The bill likely would have passed the Senate earlier this year except for opposition by Sen. Tom Coburn of Oklahoma who held up a floor vote, insisting that the new enforcement authorities be paid for.
Food safety has been a hot item this year, spurred by a wave of sicknesses and recalls due to tainted milk, eggs, meat, peanut butter, beef and other foods. Just this week, the giant retailer Costco launched a voluntarily recall of Bravo Farms Dutch Style raw milk gouda cheese after reports that contamination made at least 25 people sick. The recalls affected distribution in Arizona, Nevada, Colorado, and California .
While senators from both parties and the White House favor the pending food safety legislation, the delay in passage has prompted second looks by many affected groups.
Questions have been raised about the power it would vest in the FDA to require and enforce food safety plans on producers and processors, large and small, to inspect financial records, to declare food emergencies and to quarantine large parts of the U.S. from certain products.
Critics also question the FDA’s perceived bias for big producers and processors at the expense of smaller ones.

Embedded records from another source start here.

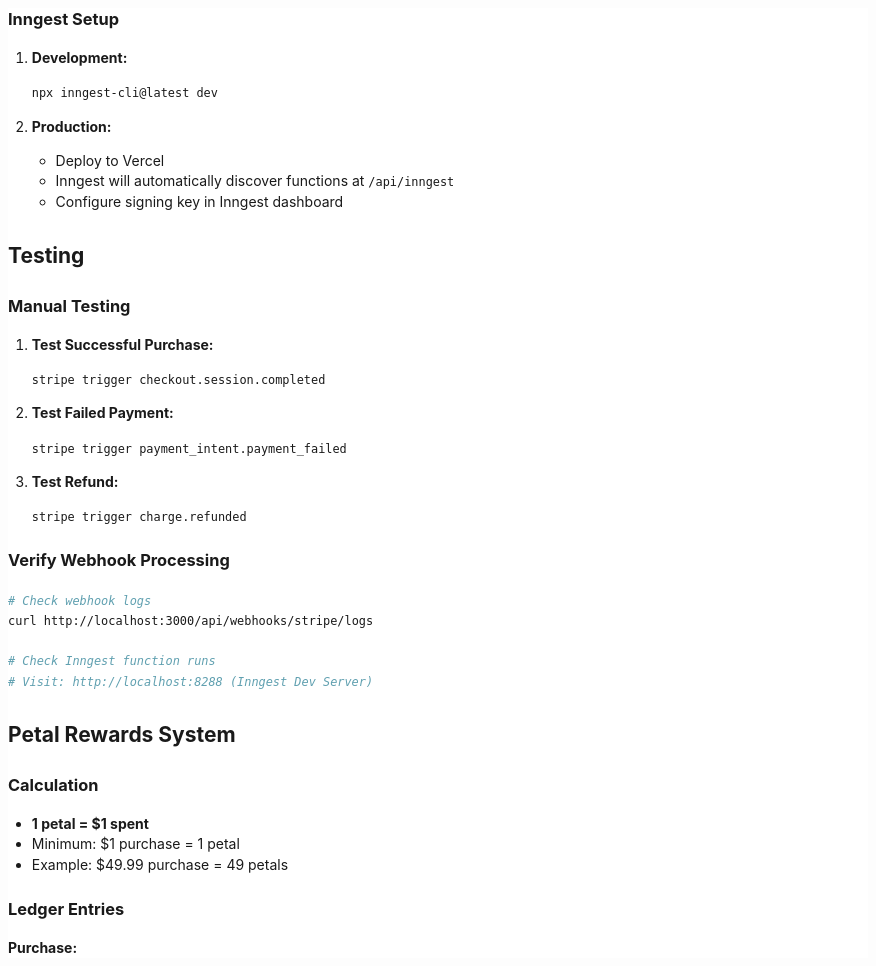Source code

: ### Inngest Setup

1. **Development:**

   ```bash
   npx inngest-cli@latest dev
   ```

2. **Production:**
   - Deploy to Vercel
   - Inngest will automatically discover functions at `/api/inngest`
   - Configure signing key in Inngest dashboard

## Testing

### Manual Testing

1. **Test Successful Purchase:**

   ```bash
   stripe trigger checkout.session.completed
   ```

2. **Test Failed Payment:**

   ```bash
   stripe trigger payment_intent.payment_failed
   ```

3. **Test Refund:**
   ```bash
   stripe trigger charge.refunded
   ```

### Verify Webhook Processing

```bash
# Check webhook logs
curl http://localhost:3000/api/webhooks/stripe/logs

# Check Inngest function runs
# Visit: http://localhost:8288 (Inngest Dev Server)
```

## Petal Rewards System

### Calculation

- **1 petal = $1 spent**
- Minimum: $1 purchase = 1 petal
- Example: $49.99 purchase = 49 petals

### Ledger Entries

**Purchase:**
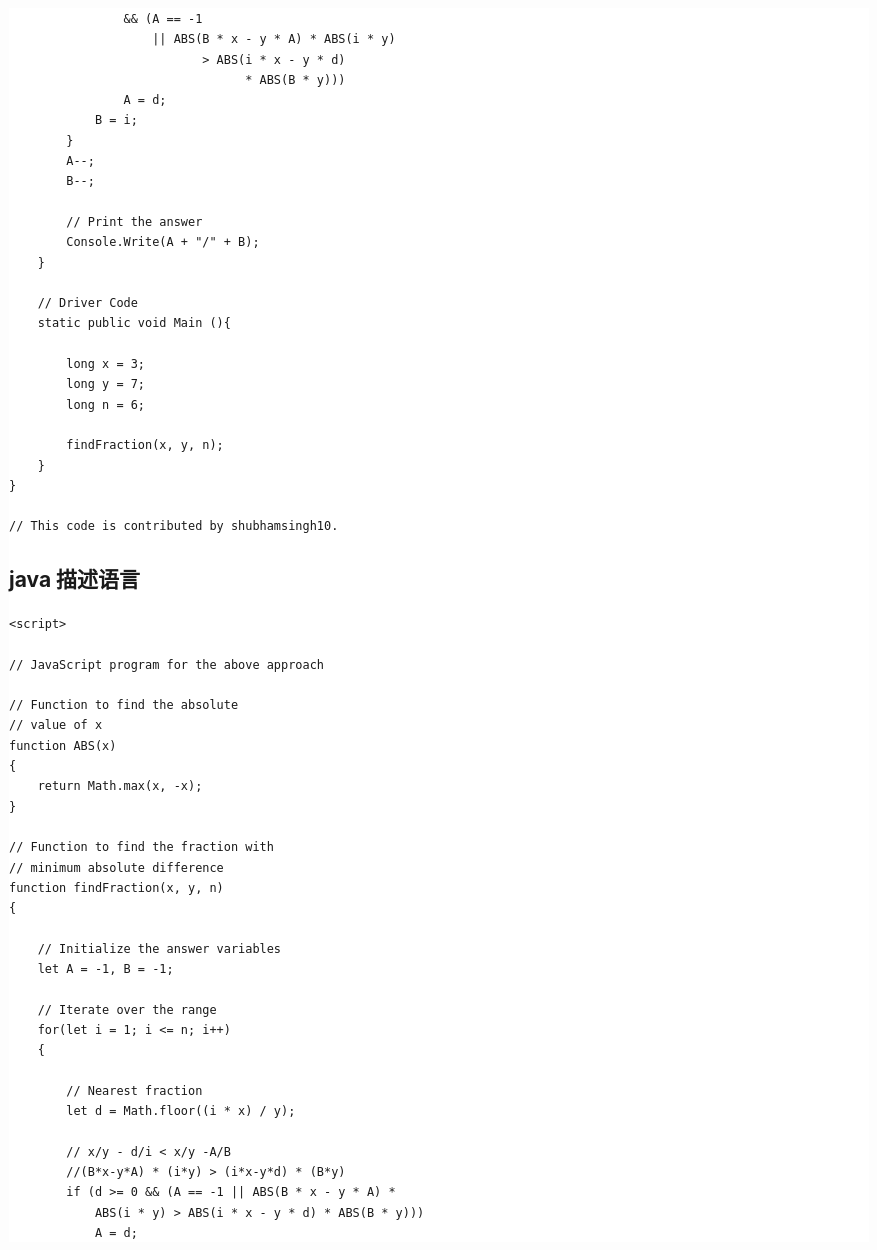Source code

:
 ```
                && (A == -1
                    || ABS(B * x - y * A) * ABS(i * y)
                           > ABS(i * x - y * d)
                                 * ABS(B * y)))
                A = d;
            B = i;
        }
        A--;
        B--;

        // Print the answer
        Console.Write(A + "/" + B);
    }

    // Driver Code
    static public void Main (){

        long x = 3;
        long y = 7;
        long n = 6;

        findFraction(x, y, n);
    }
}

// This code is contributed by shubhamsingh10.
```

## java 描述语言

```
<script>

// JavaScript program for the above approach

// Function to find the absolute
// value of x
function ABS(x)
{
    return Math.max(x, -x);
}

// Function to find the fraction with
// minimum absolute difference
function findFraction(x, y, n)
{

    // Initialize the answer variables
    let A = -1, B = -1;

    // Iterate over the range
    for(let i = 1; i <= n; i++)
    {

        // Nearest fraction
        let d = Math.floor((i * x) / y);

        // x/y - d/i < x/y -A/B
        //(B*x-y*A) * (i*y) > (i*x-y*d) * (B*y)
        if (d >= 0 && (A == -1 || ABS(B * x - y * A) *
            ABS(i * y) > ABS(i * x - y * d) * ABS(B * y)))
            A = d;

```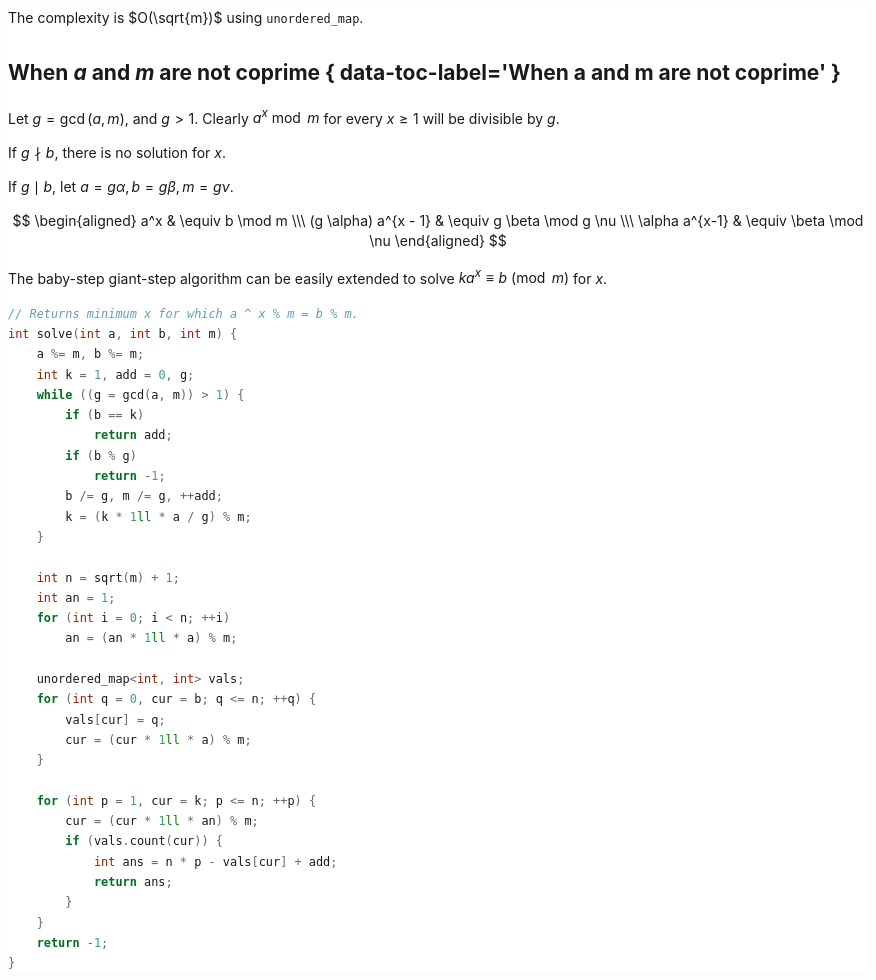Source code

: The complexity is $O(\sqrt{m})$ using `unordered_map`.

## When $a$ and $m$ are not coprime { data-toc-label='When a and m are not coprime' }
Let $g = \gcd(a, m)$, and $g > 1$. Clearly $a^x \bmod m$ for every $x \ge 1$ will be divisible by $g$.

If $g \nmid b$, there is no solution for $x$.

If $g \mid b$, let $a = g \alpha, b = g \beta, m = g \nu$.

$$
\begin{aligned}
a^x & \equiv b \mod m \\\
(g \alpha) a^{x - 1} & \equiv g \beta \mod g \nu \\\
\alpha a^{x-1} & \equiv \beta \mod \nu
\end{aligned}
$$

The baby-step giant-step algorithm can be easily extended to solve $ka^{x} \equiv b \pmod m$ for $x$.

```{.cpp file=discrete_log_extended}
// Returns minimum x for which a ^ x % m = b % m.
int solve(int a, int b, int m) {
    a %= m, b %= m;
    int k = 1, add = 0, g;
    while ((g = gcd(a, m)) > 1) {
        if (b == k)
            return add;
        if (b % g)
            return -1;
        b /= g, m /= g, ++add;
        k = (k * 1ll * a / g) % m;
    }

    int n = sqrt(m) + 1;
    int an = 1;
    for (int i = 0; i < n; ++i)
        an = (an * 1ll * a) % m;

    unordered_map<int, int> vals;
    for (int q = 0, cur = b; q <= n; ++q) {
        vals[cur] = q;
        cur = (cur * 1ll * a) % m;
    }

    for (int p = 1, cur = k; p <= n; ++p) {
        cur = (cur * 1ll * an) % m;
        if (vals.count(cur)) {
            int ans = n * p - vals[cur] + add;
            return ans;
        }
    }
    return -1;
}
```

One example of seemingly separate rules for the big guys as opposed to the small guys was the recent massive egg recall. The Iowa egg producer who distributed salmonella-tainted eggs that sickened more than 1,000 people was not forced by the FDA to shut down its operations. But two small raw milk cheese makers whose products hadn’t made anyone ill were closed after the pathogen listeria was detected. Whether trace amounts of listeria are dangerous is controversial among health experts.